11. Humans can handle anything as long as we’re together. That doesn’t mean we can stop tsunamis, but it means that when we have tended to relationships, we can make it through what comes next.  Without relationships our communities die, individuals give up, and possibility evaporates.  The time for apologizing for relationship building is over.  We need each other, and we need to be with each other well.

12. Generosity, forgiveness and love.  These are the most important elements in a community. We need all of our energy to be devoted to our work.  If we use our energy to blame, resent or hate, then we deplete our capacity, we give away our power and our effectiveness.  This is NOT soft and cuddly work.  Adam Kahane has recently written about the complimentarity of love and power, and this principle, more than any other is the one that should draw our attention to that fact.  Love and power are connected.  One is not possible without the other.  Paying attention to this quality of being together is hard, and for many people it is frightening.  Many people won’t even have this conversation because the work of the heart makes us vulnerable.  But what do we really get for being guarded with one another, for hoarding, blaming and despising?

We could probably do a full three workshop on these principles (and in the circle just now we agreed to!).  But as key organizing principles, these are brilliant points of reflection for communities to engage in conversations about what is really going on.

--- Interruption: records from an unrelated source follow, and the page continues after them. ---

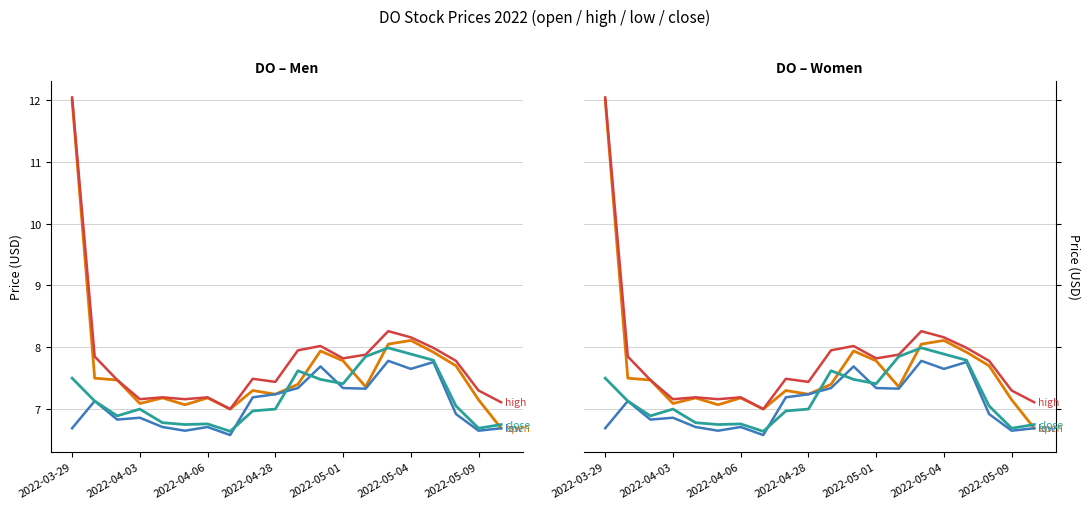

What is the difference between the maximum and minimum values in the close series?

1.4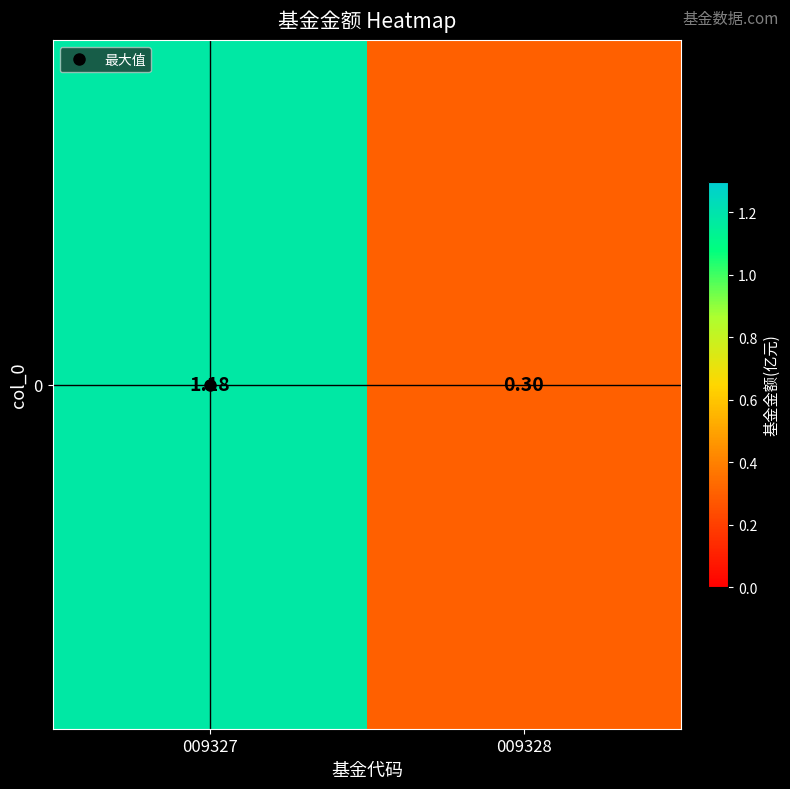

The chart shows a value of 1.2 at 009327. True or false?

True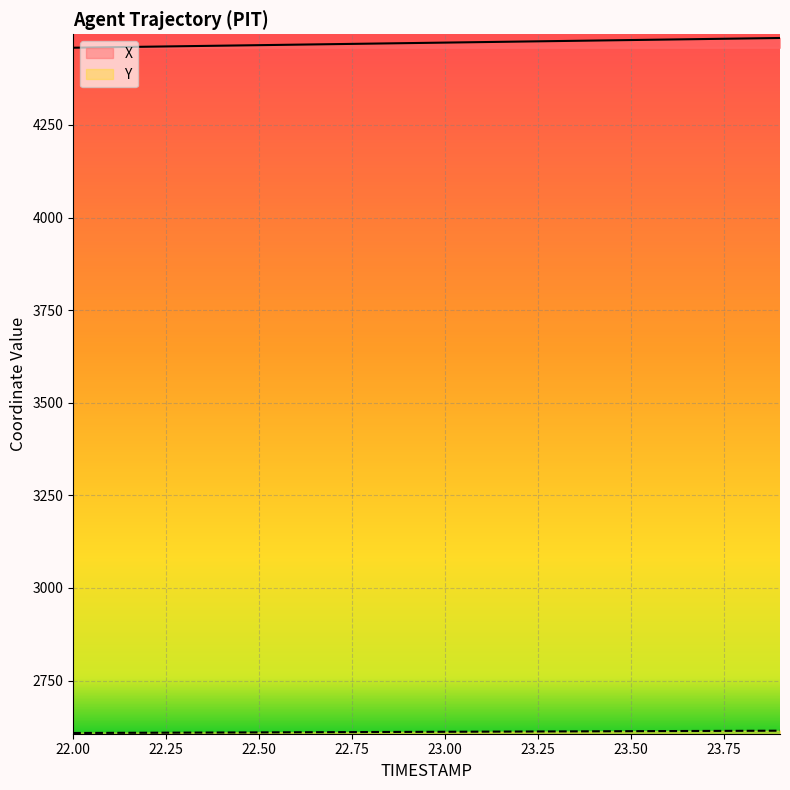

What position from the left is 22.4?

5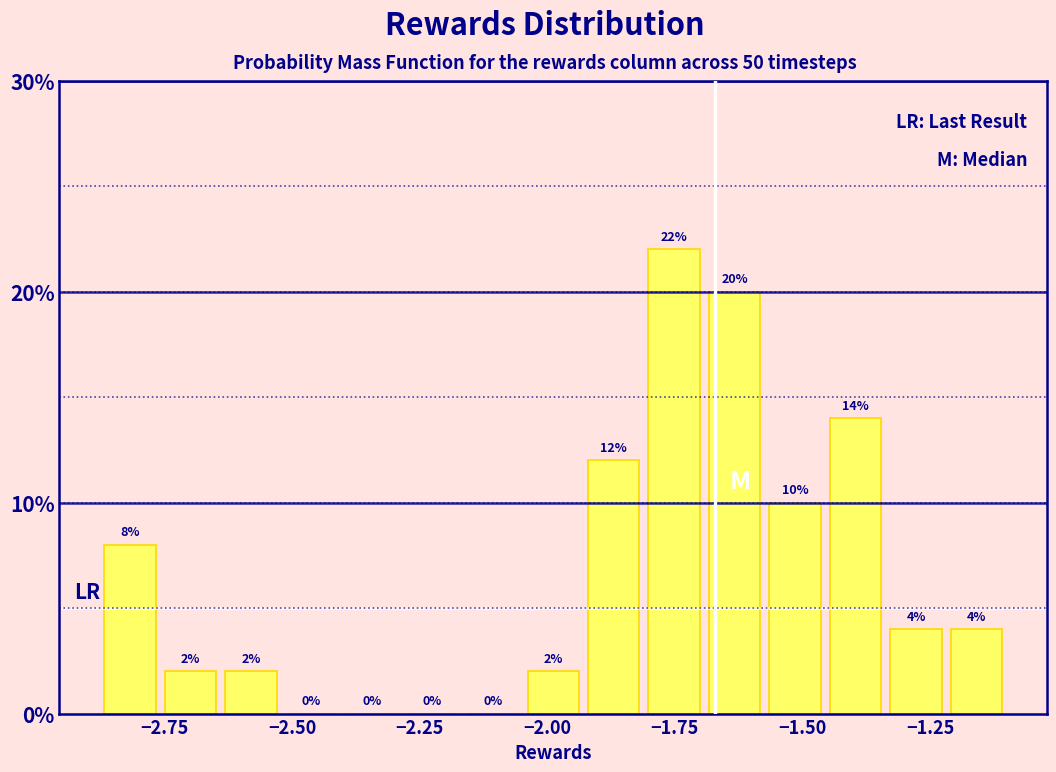

Read against the x-axis, roughly where is the centre of the tallest bar?

-1.75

Searching for innovation in child and youth work

Hosting an Open Space gathering in Kamloops today with about 40 people who work hard around issues of child and youth health.  We are exploring ways to connect differently and do our work at the next level.  The conversations have started and the topics are rich.  I thought I would put the list here and see if any of you readers in blog land have resources to offer that we can forward to the folks meeting here today.  And if you are in Kamloops and do this work, come on up to Thompson Rivers University and join the conversation.

Session 1

11:00 – 12:15

  • How to develop intergenerational programming (ie seniors and youth)
  • How do we engage children who come from families dealing with addictions?
  • How can we drastically improve reading instruction in your child’s school?  These top 5 items from research can be supported in a half-hour daily routine in the classroom.
  • How do we start the process to develop a children’s charter in Kamloops?
  • What opportunities are out there to use youth wilderness programs to engage youth in meaningful community development?
  • How do we better connect youth/schools to the local food system?  For example: engaging shcools to start gardnes or increasing local food sold in schools?
  • How to create a culture to encourage families at perinatal stage to have access to services and supports which are integrated with traditional service providers?

Session 2

12:15-1:45

  • Wow! Statistics!
  • I would like to better understand our needs and gaps so that I can better support the community.
  • How do we develop and sustain our networks?  What are the possibilities of our networks?
  • How to create service for parents with disabilities?
  • How can we reduce unwanted pregnancies and sexually transmitted diseases in sexually active youth?

Session 3

1:45-3:00

  • How to develop fitness/physical literacy program for 2.5 to 5 year olds?
  • How to keep children and youth engagement authentic, original and fresh so they have the agenda and don’t get bored?
  • How do we better connect school and community centres and programs for collaborative work?
  • How do we reduce stigma attached to social programs to include more children youth and family?
  • Teachers and youth workers as gardners, hiking guides and community development professionals.
  • How do we collectively support and empower parents in our communities to recognize that they have such a crucial role?